Department of Clinical Sciences, College of Veterinary Medicine and Biomedical Sciences, Colorado State University, 1678 Campus Delivery, Fort Collins, CO, 80523-1678, USA.
Department of Clinical Sciences, College of Veterinary Medicine and Biomedical Sciences, Colorado State University, 1678 Campus Delivery, Fort Collins, CO, 80523-1678, USA.
J Vet Cardiol. 2022 Jun;41:154-164. doi: 10.1016/j.jvc.2022.02.006. Epub 2022 Mar 3.
Systemic administration of tissue plasminogen activator (tPA) is seldomly reported in dogs and cats.

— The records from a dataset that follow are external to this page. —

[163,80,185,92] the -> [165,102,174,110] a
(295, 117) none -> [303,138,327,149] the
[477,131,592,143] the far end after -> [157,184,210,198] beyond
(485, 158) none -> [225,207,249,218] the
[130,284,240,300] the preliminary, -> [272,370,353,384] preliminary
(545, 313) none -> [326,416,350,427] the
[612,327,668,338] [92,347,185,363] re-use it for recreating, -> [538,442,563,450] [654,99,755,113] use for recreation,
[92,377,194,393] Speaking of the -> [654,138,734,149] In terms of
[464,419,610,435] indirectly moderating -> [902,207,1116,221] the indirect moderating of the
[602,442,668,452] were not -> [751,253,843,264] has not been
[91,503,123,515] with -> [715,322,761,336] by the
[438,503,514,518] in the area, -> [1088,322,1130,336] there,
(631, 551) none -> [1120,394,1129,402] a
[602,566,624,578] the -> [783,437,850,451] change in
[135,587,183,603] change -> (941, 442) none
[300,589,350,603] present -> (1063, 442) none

Client-owned animals receiving tPA (2010-2020).
Medical records of dogs and cats receiving tPA for distant known/suspected thrombus were reviewed. Fourteen dog visits (24 injections) and five cat visits (six injections) were included.

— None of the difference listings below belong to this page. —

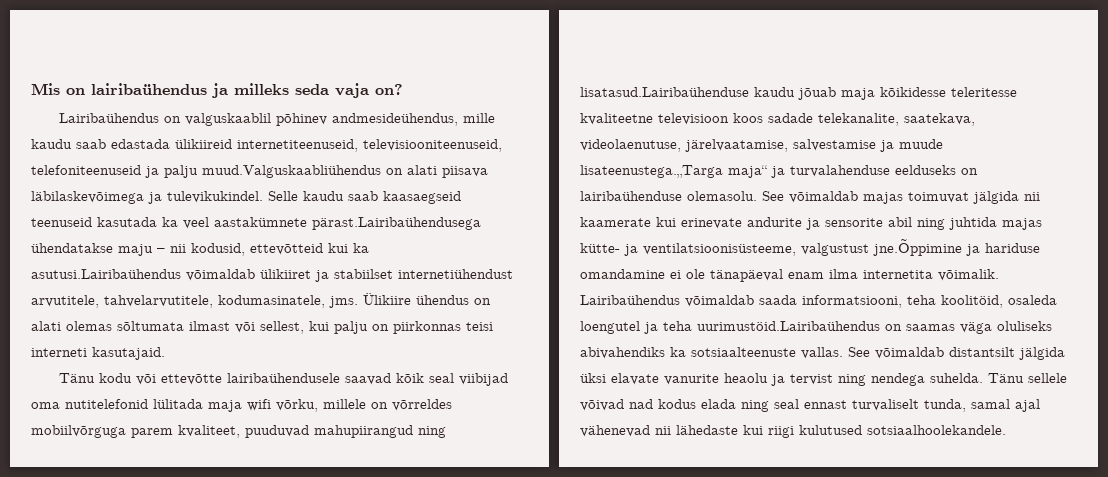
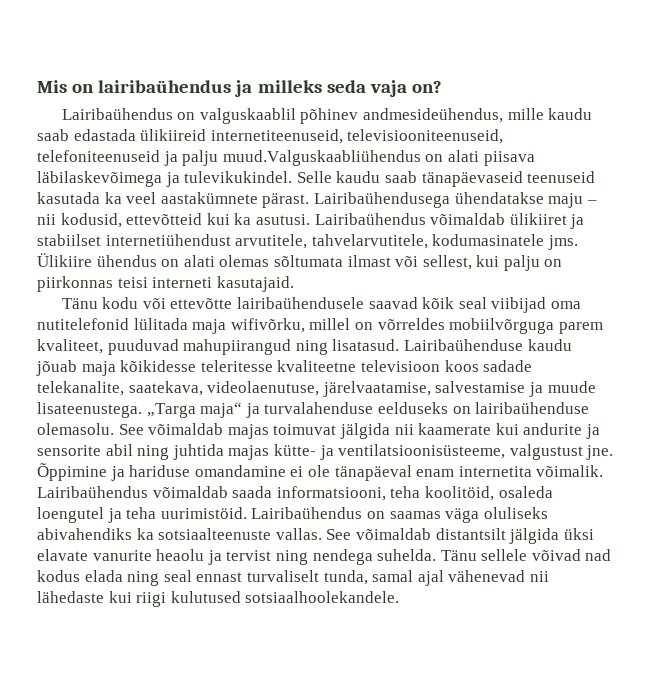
[383,191,461,204] kaasaegseid -> [421,171,523,187] tänapäevaseid
[312,217,481,230] pärast.Lairibaühendusega -> [262,192,450,208] pärast. Lairibaühendusega
[31,269,181,279] asutusi.Lairibaühendus -> [255,213,426,225] asutusi. Lairibaühendus
[218,295,325,308] kodumasinatele, -> [432,234,545,246] kodumasinatele
[247,399,366,412] wifi võrku, millele -> [230,318,351,333] wifivõrku, millel
[580,87,749,97] lisatasud.Lairibaühenduse -> [332,339,523,351] lisatasud. Lairibaühenduse
[580,165,723,178] lisateenustega.„Targa -> [37,402,196,418] lisateenustega. „Targa
[681,218,742,229] erinevate -> (519, 429) none
[873,239,962,256] jne.Õppimine -> [586,445,614,460] [37,463,107,481] jne. Õppimine
[829,269,858,279] ilma -> (455, 473) none
[697,321,880,331] uurimustöid.Lairibaühendus -> [160,507,363,519] uurimistöid. Lairibaühendus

Canine known/suspected thrombus included pulmonary thromboembolism (n=6), intracardiac thrombus (n=4), aortic thrombus (n=1), cranial vena cava thrombus (n=2), and femoral and iliac veins thrombus (n=1). Various canine primary diseases were represented, but open-heart surgery was the most common cause. Median time between diagnosis/suspicion of thrombus and tPA injection was 24.5 h (range, 3-150 h). Mean total tPA dose was 1.0±0.78 mg/kg. Clinical improvement occurred in 93% of dogs. Non-fatal complications were reported in 14% of dogs. Dogs' survival to discharge was 78.6% without identifiable non-survivor characteristics. Feline known/suspected thrombus included unilateral feline aortic thromboembolism (FATE) (n=2), bilateral FATE (n=2), and right renal artery thrombus. Feline primary diseases included cardiomyopathy (n=5). Median time between diagnosis/suspicion of thrombus and tPA injection was 4 h (range, 2-17 h) and median total tPA dose was 1.0 mg/kg (range, 0.6-1.4 mg/kg).Clinical improvement occurred during 40% of the visits. All cats (n=3) with acute kidney injury (AKI) at admission developed worsening AKI and reperfusion injury. Of the remaining two visits, one developed a non-fatal AKI. Cats' survival to discharge was 40%.
Systemic thrombolysis with tPA seems to be effective and safe in dogs. More investigation is needed in cats.
组织型纤溶酶原激活物(tPA)的全身给药在犬猫中很少见。
接受 tPA 治疗的患宠(2010-2020 年)。
对接受 tPA 治疗已知/疑似远处血栓的犬猫的病历进行了回顾。共纳入 14 次犬就诊(24 次注射)和 5 次猫就诊(6 次注射)。
犬已知/疑似血栓包括肺血栓栓塞症(n=6)、心内血栓(n=4)、主动脉血栓(n=1)、头腔静脉血栓(n=2)、股静脉和髂静脉血栓(n=1)。各种犬原发性疾病均有代表,但心脏直视手术是最常见的病因。从诊断/怀疑血栓到 tPA 注射的中位时间为 24.5 小时(范围 3-150 小时)。平均总 tPA 剂量为 1.0±0.78mg/kg。93%的犬临床状况改善。14%的犬出现非致命性并发症。犬出院时存活率为 78.6%,无明显的非存活特征。猫已知/疑似血栓包括单侧猫主动脉血栓栓塞症(FATE)(n=2)、双侧 FATE(n=2)和右肾动脉血栓。猫的原发性疾病包括心肌病(n=5)。从诊断/怀疑血栓到 tPA 注射的中位时间为 4 小时(范围 2-17 小时),总 tPA 剂量中位数为 1.0mg/kg(范围 0.6-1.4mg/kg)。40%的就诊时临床状况改善。所有就诊时患有急性肾损伤(AKI)的猫(n=3)均出现 AKI 恶化和再灌注损伤。其余两次就诊中,有一次发生非致命性 AKI。猫出院时存活率为 40%。
tPA 全身溶栓在犬中似乎是有效且安全的。猫还需要更多的研究。